This project leverages the Retrieval-Augmented Generation (RAG) approach to enhance the capability of language models by dynamically querying structured datasets. It enables the integration of live data from CSV files into the generative responses of a language model, making it ideal for applications requiring up-to-date information or context-specific data retrieval.
Future iterations will include support for .pdf, .docx, .epub file types.
Performs best when data is cleaned beforehand.
- Dynamic Dataset Loading: Automatically scans a specified folder for CSV files and loads them as datasets for querying.
- Query Engine Integration: Utilizes the
PandasQueryEngine
for efficient data querying and retrieval based on user prompts. - Flexible Tool Support: Supports the integration of multiple query engines and tools, making it versatile for different data types and sources.

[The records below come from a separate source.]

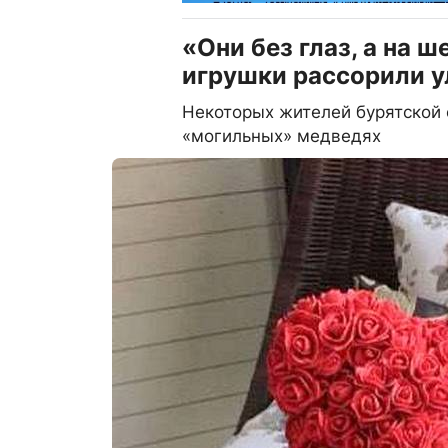
«Они без глаз, а на 
игрушки рассорили у
Некоторых жителей бурятской
«могильных» медведях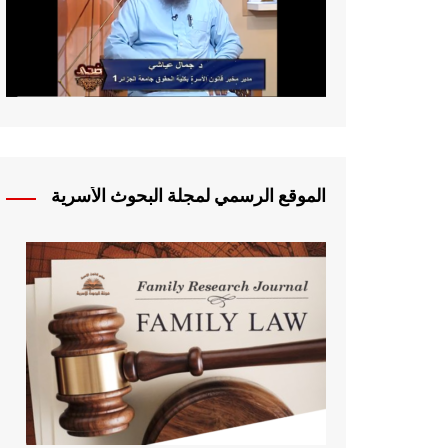
الموقع الرسمي لمجلة البحوث الأسرية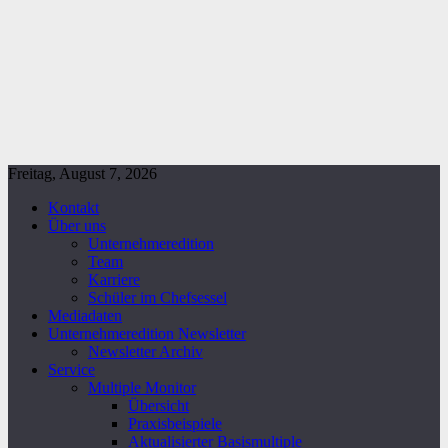
Freitag, August 7, 2026
Kontakt
Über uns
Unternehmeredition
Team
Karriere
Schüler im Chefsessel
Mediadaten
Unternehmeredition Newsletter
Newsletter Archiv
Service
Multiple Monitor
Übersicht
Praxisbeispiele
Aktualisierter Basismultiple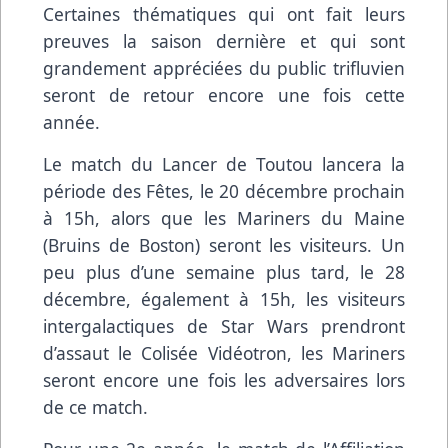
Certaines thématiques qui ont fait leurs
preuves la saison dernière et qui sont
grandement appréciées du public trifluvien
seront de retour encore une fois cette
année.
Le match du Lancer de Toutou lancera la
période des Fêtes, le 20 décembre prochain
à 15h, alors que les Mariners du Maine
(Bruins de Boston) seront les visiteurs. Un
peu plus d’une semaine plus tard, le 28
décembre, également à 15h, les visiteurs
intergalactiques de Star Wars prendront
d’assaut le Colisée Vidéotron, les Mariners
seront encore une fois les adversaires lors
de ce match.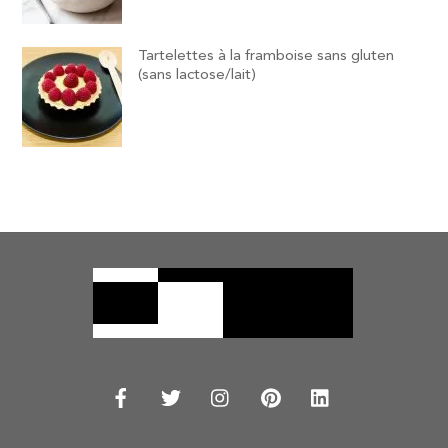
Tartelettes à la framboise sans gluten
(sans lactose/lait)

- RAG Approach: Enhances response generation by incorporating relevant data retrieved from the datasets into the language model's outputs.
- Python 3.9 or later
- OpenAI API Key
-
Clone the repository to your local machine:
git clone git@github.com:pxthxrv/pyagent.git
-
Navigate to the project directory:
cd your/path/py-agent
-
(Optional) Create and activate virtual environment
-
Install the required Python packages:
pip install -r requirements.txt
-
Set up your .env file with the necessary environment variables.
-
Place your CSV data files into the data folder.
-
Run the main script to start the interactive prompt:
python3 main.py
-
Follow the interactive prompts to enter your queries and receive pandas generated insights from your datasets.
Contributions to improve the project are welcome. Please follow these steps to contribute:
Fork the repository. Create a new branch for your feature (git checkout -b feature/AmazingFeature). Commit your changes (git commit -m 'Add some AmazingFeature'). Push to the branch (git push origin feature/AmazingFeature). Open a pull request.